Astronomers using data from the James Webb Space Telescope say they have found indications that carbon dioxide exists on at least one of Jupiter’s moons, keeping the potential open for conditions suitable for life.
NASA made the announcement on Thursday and said the compound likely originated from below an ocean on Europa and was not the result of an external source.
Europa is one of the largest of Jupiter’s moons and was previously thought to have a water-ice crust and an iron-nickel core.
"On Earth, life likes chemical diversity – the more diversity, the better. We’re carbon-based life. Understanding the chemistry of Europa’s ocean will help us determine whether it’s hostile to life as we know it, or if it might be a good place for life," Geronimo Villanueva, a member of NASA’s Goddard Space Flight Center, said in a statement.
The discovery keeps the prospects open that other space bodies might have the atmosphere or the ingredients in place to support life.

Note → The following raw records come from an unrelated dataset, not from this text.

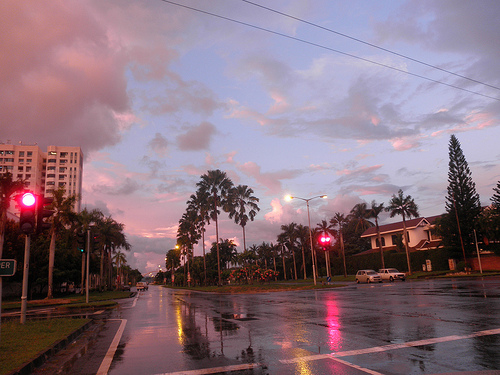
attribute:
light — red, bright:
[11, 189, 45, 217]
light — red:
[319, 231, 333, 249]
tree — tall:
[447, 135, 484, 260]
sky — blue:
[7, 4, 500, 264]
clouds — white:
[304, 52, 407, 142]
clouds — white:
[390, 5, 496, 53]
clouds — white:
[145, 77, 221, 152]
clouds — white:
[116, 193, 183, 237]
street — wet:
[30, 261, 499, 369]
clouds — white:
[420, 81, 500, 135]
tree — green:
[390, 190, 422, 224]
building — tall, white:
[47, 146, 81, 222]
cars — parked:
[351, 264, 403, 285]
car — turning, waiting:
[136, 278, 148, 292]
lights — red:
[11, 182, 334, 325]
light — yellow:
[176, 245, 182, 252]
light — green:
[167, 252, 179, 284]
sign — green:
[4, 260, 19, 272]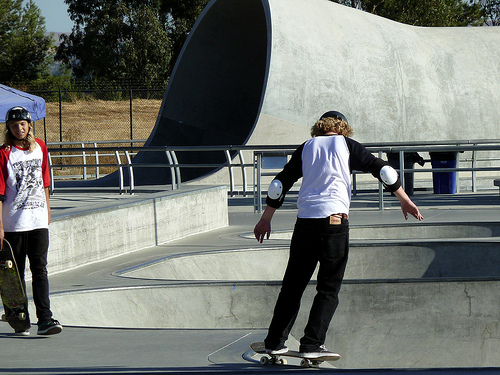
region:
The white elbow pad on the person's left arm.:
[261, 170, 286, 207]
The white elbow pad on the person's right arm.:
[373, 159, 403, 187]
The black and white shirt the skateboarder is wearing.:
[274, 136, 401, 205]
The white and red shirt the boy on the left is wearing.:
[2, 142, 54, 237]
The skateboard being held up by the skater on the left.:
[0, 237, 39, 347]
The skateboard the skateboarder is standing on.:
[241, 337, 348, 374]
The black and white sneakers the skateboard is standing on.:
[266, 331, 341, 363]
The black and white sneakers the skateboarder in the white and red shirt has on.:
[13, 310, 65, 337]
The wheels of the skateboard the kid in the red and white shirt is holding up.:
[1, 252, 33, 329]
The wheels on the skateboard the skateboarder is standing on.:
[251, 350, 318, 371]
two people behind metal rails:
[388, 128, 466, 195]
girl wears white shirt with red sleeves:
[1, 104, 66, 231]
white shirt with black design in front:
[8, 154, 66, 238]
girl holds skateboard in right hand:
[0, 101, 71, 336]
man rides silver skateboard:
[238, 107, 427, 366]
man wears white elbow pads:
[258, 162, 418, 197]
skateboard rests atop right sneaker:
[5, 220, 37, 337]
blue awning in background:
[0, 76, 49, 123]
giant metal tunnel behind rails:
[108, 0, 498, 187]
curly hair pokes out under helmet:
[311, 110, 353, 137]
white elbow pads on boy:
[264, 170, 414, 198]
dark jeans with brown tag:
[301, 213, 343, 357]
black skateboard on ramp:
[239, 333, 351, 366]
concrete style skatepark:
[108, 206, 455, 341]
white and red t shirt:
[0, 149, 68, 237]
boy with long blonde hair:
[8, 102, 55, 162]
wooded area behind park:
[5, 13, 187, 102]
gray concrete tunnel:
[158, 51, 409, 123]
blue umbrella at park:
[5, 74, 62, 126]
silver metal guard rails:
[63, 123, 492, 173]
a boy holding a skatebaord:
[0, 97, 77, 353]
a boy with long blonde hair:
[0, 104, 47, 161]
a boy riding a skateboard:
[243, 96, 412, 368]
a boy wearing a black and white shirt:
[265, 86, 387, 256]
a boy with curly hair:
[306, 92, 378, 147]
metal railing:
[93, 127, 264, 208]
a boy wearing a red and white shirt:
[1, 90, 72, 240]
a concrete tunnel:
[64, 15, 431, 202]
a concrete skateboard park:
[68, 181, 473, 334]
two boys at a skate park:
[0, 96, 425, 327]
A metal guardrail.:
[37, 133, 493, 218]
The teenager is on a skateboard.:
[225, 102, 430, 367]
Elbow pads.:
[255, 150, 416, 201]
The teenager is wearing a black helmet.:
[0, 95, 35, 160]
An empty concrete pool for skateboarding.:
[40, 240, 490, 365]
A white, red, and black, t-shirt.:
[0, 135, 60, 225]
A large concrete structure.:
[145, 0, 495, 140]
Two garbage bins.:
[380, 135, 465, 195]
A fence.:
[30, 80, 155, 160]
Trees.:
[10, 10, 175, 95]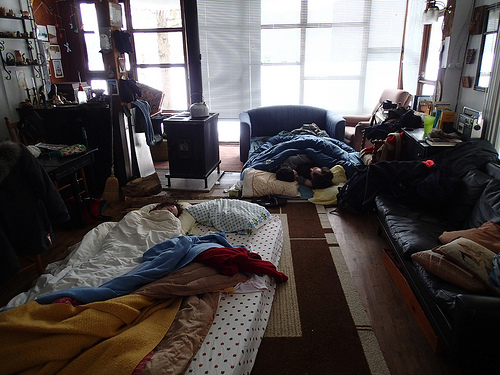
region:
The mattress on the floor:
[1, 198, 286, 374]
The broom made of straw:
[101, 83, 121, 208]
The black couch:
[361, 144, 498, 374]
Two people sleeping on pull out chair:
[246, 120, 346, 210]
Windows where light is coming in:
[39, 0, 424, 145]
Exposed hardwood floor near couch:
[329, 203, 443, 374]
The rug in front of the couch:
[248, 200, 390, 374]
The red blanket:
[198, 242, 292, 290]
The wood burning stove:
[159, 97, 223, 191]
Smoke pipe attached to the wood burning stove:
[176, 0, 207, 108]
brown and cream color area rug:
[68, 204, 360, 356]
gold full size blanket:
[0, 283, 202, 342]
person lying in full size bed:
[20, 203, 197, 348]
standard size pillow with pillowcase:
[157, 183, 287, 250]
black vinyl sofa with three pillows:
[360, 141, 481, 336]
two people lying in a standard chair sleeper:
[214, 114, 340, 208]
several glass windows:
[119, 20, 435, 120]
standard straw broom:
[70, 87, 165, 243]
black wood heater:
[135, 80, 243, 200]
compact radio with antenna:
[450, 95, 490, 150]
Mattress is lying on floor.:
[1, 190, 284, 372]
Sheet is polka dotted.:
[98, 196, 286, 373]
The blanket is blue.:
[30, 231, 252, 313]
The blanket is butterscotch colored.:
[1, 295, 190, 373]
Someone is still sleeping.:
[111, 197, 206, 269]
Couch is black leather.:
[361, 145, 499, 371]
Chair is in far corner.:
[338, 85, 417, 163]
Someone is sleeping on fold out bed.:
[242, 109, 357, 204]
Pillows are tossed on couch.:
[408, 216, 499, 295]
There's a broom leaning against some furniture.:
[96, 116, 128, 210]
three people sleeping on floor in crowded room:
[43, 41, 464, 303]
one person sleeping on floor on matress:
[75, 191, 277, 356]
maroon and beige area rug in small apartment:
[277, 199, 412, 370]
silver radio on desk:
[445, 101, 490, 143]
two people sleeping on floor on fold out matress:
[232, 91, 345, 202]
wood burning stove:
[143, 4, 228, 198]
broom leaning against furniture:
[91, 91, 122, 208]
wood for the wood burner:
[115, 171, 180, 202]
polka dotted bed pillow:
[186, 186, 264, 240]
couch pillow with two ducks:
[422, 221, 494, 298]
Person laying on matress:
[123, 189, 200, 309]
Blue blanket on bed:
[140, 222, 204, 295]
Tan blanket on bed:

Scientists say the new observation only took a few minutes, meaning that the Webb telescope will likely lead to more discoveries during its more than decade of expected operation.

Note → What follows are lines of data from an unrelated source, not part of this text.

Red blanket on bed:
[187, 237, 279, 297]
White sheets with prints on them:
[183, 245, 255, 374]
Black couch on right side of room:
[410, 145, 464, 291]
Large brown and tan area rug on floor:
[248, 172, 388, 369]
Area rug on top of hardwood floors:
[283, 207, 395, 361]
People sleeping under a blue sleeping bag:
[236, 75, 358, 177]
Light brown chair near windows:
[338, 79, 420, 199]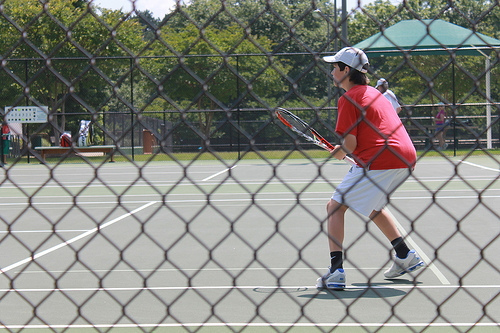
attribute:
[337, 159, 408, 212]
shorts — white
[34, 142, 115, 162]
bench — long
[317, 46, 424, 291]
man — waiting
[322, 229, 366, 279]
sock — black, shin high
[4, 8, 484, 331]
fence — tall, black, chain link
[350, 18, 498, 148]
tent — green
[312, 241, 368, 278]
calf socks — black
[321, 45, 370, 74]
cap — white, for baseball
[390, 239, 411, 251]
sock — black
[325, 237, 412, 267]
socks. — pair, black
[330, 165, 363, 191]
shorts — knee high, white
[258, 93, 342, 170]
racket — red and white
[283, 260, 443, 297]
shoes — pair, white, gray, and light blue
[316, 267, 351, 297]
shoe — for tennis, white, gray, and blue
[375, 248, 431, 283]
shoe — woman's, for tennis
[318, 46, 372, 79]
cap — white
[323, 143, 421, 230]
short — white, woman's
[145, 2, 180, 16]
cloud — small, white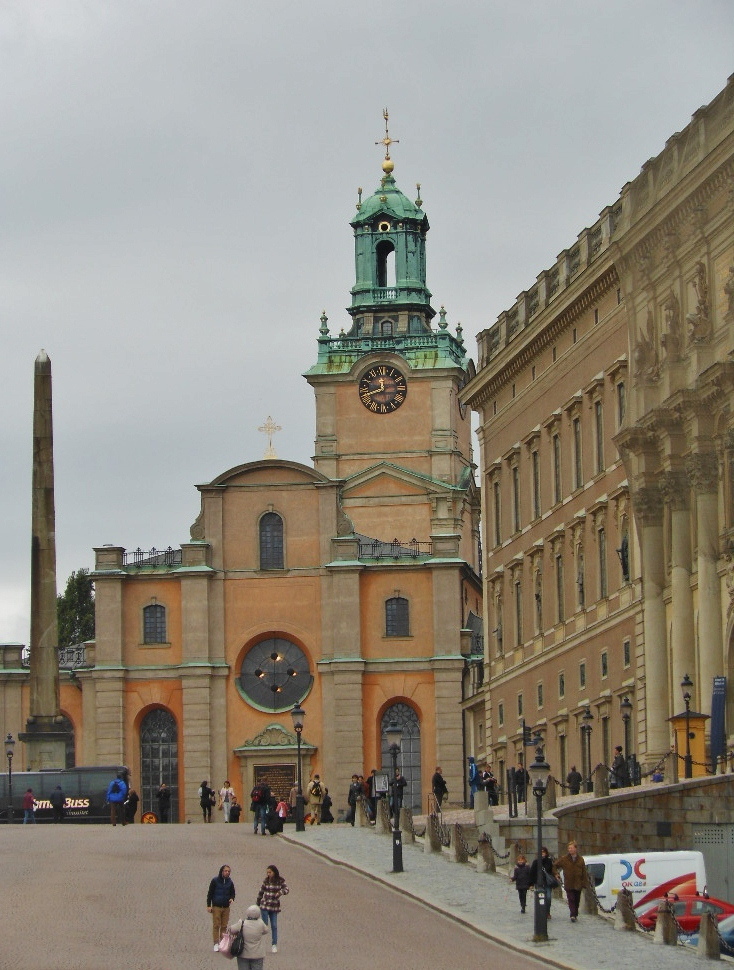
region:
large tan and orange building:
[45, 102, 487, 845]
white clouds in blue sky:
[72, 225, 129, 276]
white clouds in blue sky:
[94, 78, 131, 122]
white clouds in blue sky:
[151, 28, 198, 87]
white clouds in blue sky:
[417, 9, 468, 89]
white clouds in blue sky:
[513, 43, 596, 105]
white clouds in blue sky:
[85, 259, 142, 318]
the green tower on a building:
[314, 110, 473, 367]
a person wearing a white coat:
[230, 910, 269, 961]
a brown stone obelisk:
[20, 347, 68, 772]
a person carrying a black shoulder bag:
[221, 913, 248, 963]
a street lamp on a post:
[611, 695, 639, 783]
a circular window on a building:
[236, 632, 317, 719]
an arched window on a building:
[134, 701, 182, 827]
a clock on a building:
[356, 362, 410, 418]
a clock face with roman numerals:
[357, 363, 408, 417]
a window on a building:
[131, 603, 176, 649]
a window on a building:
[245, 512, 291, 570]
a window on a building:
[391, 586, 417, 637]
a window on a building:
[143, 592, 172, 650]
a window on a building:
[478, 482, 511, 550]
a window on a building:
[488, 594, 501, 644]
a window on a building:
[506, 573, 520, 633]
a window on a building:
[517, 555, 542, 630]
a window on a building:
[537, 546, 566, 621]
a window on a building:
[562, 527, 593, 607]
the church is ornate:
[4, 107, 480, 826]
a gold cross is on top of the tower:
[372, 107, 404, 175]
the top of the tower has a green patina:
[314, 174, 464, 371]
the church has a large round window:
[234, 628, 314, 712]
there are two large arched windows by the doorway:
[122, 678, 422, 820]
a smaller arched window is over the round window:
[252, 502, 287, 575]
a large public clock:
[356, 364, 407, 415]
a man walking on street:
[203, 860, 234, 949]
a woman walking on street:
[256, 862, 286, 952]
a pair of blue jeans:
[260, 909, 276, 944]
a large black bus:
[2, 763, 127, 821]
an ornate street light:
[525, 744, 553, 942]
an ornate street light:
[383, 719, 408, 874]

"Scientists are debating how much Europa’s ocean connects to its surface. I think that question has been a big driver of Europa exploration," Villanueva stated. "This suggests that we may be able to learn some basic things about the ocean’s composition even before we drill through the ice to get the full picture."
NASA plans to launch a spacecraft in 2024 to conduct flybys of Jupiter’s moons, and the European Space Agency already has a craft en route to make more detailed observations of the giant gas planet.
The ESA said its explorer will pay close attention to Ganymede, Callisto and Europa, which are some of the more than 90 moons that orbit Jupiter.
The research team said they have also looked for evidence of water vapor erupting from Europa’s surface, but data has been inconclusive.